__Tasks__
A - Put the lines of the listing, from the line containing "## 3. 인덱스 정의" up to and including the line containing "- category_id, created_at (복합)", into a JSON list of strings. Use one string per line and leave out blank lines.
B - Continue the forum thread about identifying a fish caught on a topwater plug from the point where it stops.

__Excerpt provided__

▼

# Little Help? Little Tunny?



## tjbjornsen (Oct 31, 2009)

So this little guy put up a heckuva fight down on the Point last night, just before high tide...
Hit a topwater plug that was a long way out.
I immediately thought that I had finally checked that box for False Albacore, but when I got back to the house and started checking online images, it does not look right.
Jack Crevale doesn't look right either.
Anyone out there have a better idea?









And a little bit before that I had something a whole lot bigger take the same kind of plug, hit like a ton of bricks, drag started screaming, and it jumped clear out of the water. Looked to be at least 3 feet long, kind of silver looking with a black back. 
My leader parted ways with my braid after less than 30 seconds.
I would have loved to get a better look at whatever that was.

Cheers,
TjB


----------



## SmoothLures (Feb 13, 2008)

Some kind of jack. Dunno which. There are a lot.


----------



## pods (Sep 10, 2013)

Blue runner?
(just a guess)


----------



## DaBig2na (Aug 7, 2011)

Bar Jack

I've caught enough of them this year on my sabiki rod..smaller than that one of course


----------



## 1BadF350 (Jul 19, 2006)

▲

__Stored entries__

▼

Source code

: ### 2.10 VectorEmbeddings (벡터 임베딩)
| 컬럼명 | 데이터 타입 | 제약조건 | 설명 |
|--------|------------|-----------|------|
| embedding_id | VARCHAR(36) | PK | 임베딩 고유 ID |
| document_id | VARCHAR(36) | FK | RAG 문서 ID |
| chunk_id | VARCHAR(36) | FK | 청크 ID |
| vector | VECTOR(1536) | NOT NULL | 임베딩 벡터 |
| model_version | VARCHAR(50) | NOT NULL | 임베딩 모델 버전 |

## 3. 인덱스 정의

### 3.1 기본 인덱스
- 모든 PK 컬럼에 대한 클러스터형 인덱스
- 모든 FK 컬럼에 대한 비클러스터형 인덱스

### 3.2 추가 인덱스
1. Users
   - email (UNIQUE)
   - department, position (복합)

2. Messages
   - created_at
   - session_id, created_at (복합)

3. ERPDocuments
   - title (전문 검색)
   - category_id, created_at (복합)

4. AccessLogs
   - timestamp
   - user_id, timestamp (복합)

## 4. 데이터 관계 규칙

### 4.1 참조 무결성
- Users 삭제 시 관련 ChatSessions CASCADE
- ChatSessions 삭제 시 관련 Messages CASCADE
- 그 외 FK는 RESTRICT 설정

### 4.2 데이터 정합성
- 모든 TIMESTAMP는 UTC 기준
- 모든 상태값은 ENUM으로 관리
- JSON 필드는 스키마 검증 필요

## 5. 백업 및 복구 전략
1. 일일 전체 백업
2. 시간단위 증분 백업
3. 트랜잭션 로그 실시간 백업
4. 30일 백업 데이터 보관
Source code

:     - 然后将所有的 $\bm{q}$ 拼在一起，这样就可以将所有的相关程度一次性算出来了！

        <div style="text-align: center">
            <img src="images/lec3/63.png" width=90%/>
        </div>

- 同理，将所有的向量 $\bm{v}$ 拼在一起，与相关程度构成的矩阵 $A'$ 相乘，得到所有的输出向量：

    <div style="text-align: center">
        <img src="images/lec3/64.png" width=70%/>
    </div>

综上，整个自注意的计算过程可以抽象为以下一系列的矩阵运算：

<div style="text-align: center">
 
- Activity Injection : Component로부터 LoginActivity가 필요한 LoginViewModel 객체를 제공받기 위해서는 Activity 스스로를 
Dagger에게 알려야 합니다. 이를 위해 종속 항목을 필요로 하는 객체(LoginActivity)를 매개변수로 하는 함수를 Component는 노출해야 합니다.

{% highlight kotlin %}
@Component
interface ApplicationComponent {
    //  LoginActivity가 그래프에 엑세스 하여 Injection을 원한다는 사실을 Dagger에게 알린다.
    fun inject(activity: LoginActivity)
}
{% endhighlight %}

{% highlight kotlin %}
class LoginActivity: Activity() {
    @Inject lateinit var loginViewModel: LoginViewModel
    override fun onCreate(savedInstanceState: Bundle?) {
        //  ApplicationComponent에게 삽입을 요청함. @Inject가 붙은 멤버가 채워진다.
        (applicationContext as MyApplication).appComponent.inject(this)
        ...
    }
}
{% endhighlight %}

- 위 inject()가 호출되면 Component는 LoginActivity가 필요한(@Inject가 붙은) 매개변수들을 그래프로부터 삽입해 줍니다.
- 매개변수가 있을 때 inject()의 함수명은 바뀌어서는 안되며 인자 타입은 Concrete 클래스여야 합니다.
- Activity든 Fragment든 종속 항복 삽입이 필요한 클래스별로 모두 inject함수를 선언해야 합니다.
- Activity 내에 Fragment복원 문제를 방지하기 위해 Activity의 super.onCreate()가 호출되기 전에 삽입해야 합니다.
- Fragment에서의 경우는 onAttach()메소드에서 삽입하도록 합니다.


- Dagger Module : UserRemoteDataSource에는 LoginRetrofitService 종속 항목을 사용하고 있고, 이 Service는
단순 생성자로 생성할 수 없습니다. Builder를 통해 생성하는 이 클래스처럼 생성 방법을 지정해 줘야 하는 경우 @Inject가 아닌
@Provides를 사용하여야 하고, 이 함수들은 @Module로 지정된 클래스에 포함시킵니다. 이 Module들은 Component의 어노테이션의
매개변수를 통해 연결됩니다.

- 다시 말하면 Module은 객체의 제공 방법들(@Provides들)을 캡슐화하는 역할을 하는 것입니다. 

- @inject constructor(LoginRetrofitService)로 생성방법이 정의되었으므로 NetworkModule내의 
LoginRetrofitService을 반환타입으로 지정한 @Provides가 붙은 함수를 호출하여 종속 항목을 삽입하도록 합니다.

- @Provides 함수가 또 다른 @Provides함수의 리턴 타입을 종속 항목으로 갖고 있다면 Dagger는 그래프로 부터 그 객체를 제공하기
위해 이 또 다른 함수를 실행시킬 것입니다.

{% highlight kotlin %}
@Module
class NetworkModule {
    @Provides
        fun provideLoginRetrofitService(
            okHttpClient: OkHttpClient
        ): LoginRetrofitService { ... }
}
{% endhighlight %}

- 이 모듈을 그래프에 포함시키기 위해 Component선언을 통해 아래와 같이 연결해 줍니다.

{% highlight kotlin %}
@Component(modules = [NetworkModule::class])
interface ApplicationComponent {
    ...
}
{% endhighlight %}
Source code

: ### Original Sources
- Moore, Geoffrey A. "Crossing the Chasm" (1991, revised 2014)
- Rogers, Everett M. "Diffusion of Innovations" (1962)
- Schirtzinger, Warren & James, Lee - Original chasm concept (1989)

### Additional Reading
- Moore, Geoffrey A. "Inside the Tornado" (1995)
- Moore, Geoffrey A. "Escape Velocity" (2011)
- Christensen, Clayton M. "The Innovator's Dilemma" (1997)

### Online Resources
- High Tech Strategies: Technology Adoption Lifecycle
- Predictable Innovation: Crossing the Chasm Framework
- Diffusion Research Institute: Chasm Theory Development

▲

__Answers to each task__
A -
[
  "## 3. 인덱스 정의",
  "### 3.1 기본 인덱스",
  "- 모든 PK 컬럼에 대한 클러스터형 인덱스",
  "- 모든 FK 컬럼에 대한 비클러스터형 인덱스",
  "### 3.2 추가 인덱스",
  "1. Users",
  "   - email (UNIQUE)",
  "   - department, position (복합)",
  "2. Messages",
  "   - created_at",
  "   - session_id, created_at (복합)",
  "3. ERPDocuments",
  "   - title (전문 검색)",
  "   - category_id, created_at (복합)"
]

B -
Its a Crevalle Jack for sure


----------



## RjTheMetalhead (Dec 3, 2011)

Blue runner


----------



## beagle (Jun 9, 2009)

Horse eyed jack.


----------



## tjbjornsen (Oct 31, 2009)

Bar Jack and Blue Runner the same fish, just different names? Darn they are close...
And as close as those look I think I might side with the Horse Eyed Jack just based on Google Images search.
But they are all close.
I guess I still have that False Albacore box to check!
;-)

It is a kick to be coming down here after 25+ years and still be able to go out on the beach and catch something you have never caught before.
Thanks Gang!

TjB


----------



## OBX Jay (Sep 3, 2007)

I caught this Little Tunny (along with 3 more) on the west side of the point Saturday.
http://www.pierandsurf.com/fishing-forum/attachment.php?attachmentid=16391&d=1441807674


----------



## tjbjornsen (Oct 31, 2009)

Outstanding! I'll keep slinging the metal!



ChesBay Jay said:


> I caught this Little Tunny (along with 3 more) on the west side of the point Saturday.
> http://www.pierandsurf.com/fishing-forum/attachment.php?attachmentid=16391&d=1441807674


----------



## dlpetrey (Oct 30, 2013)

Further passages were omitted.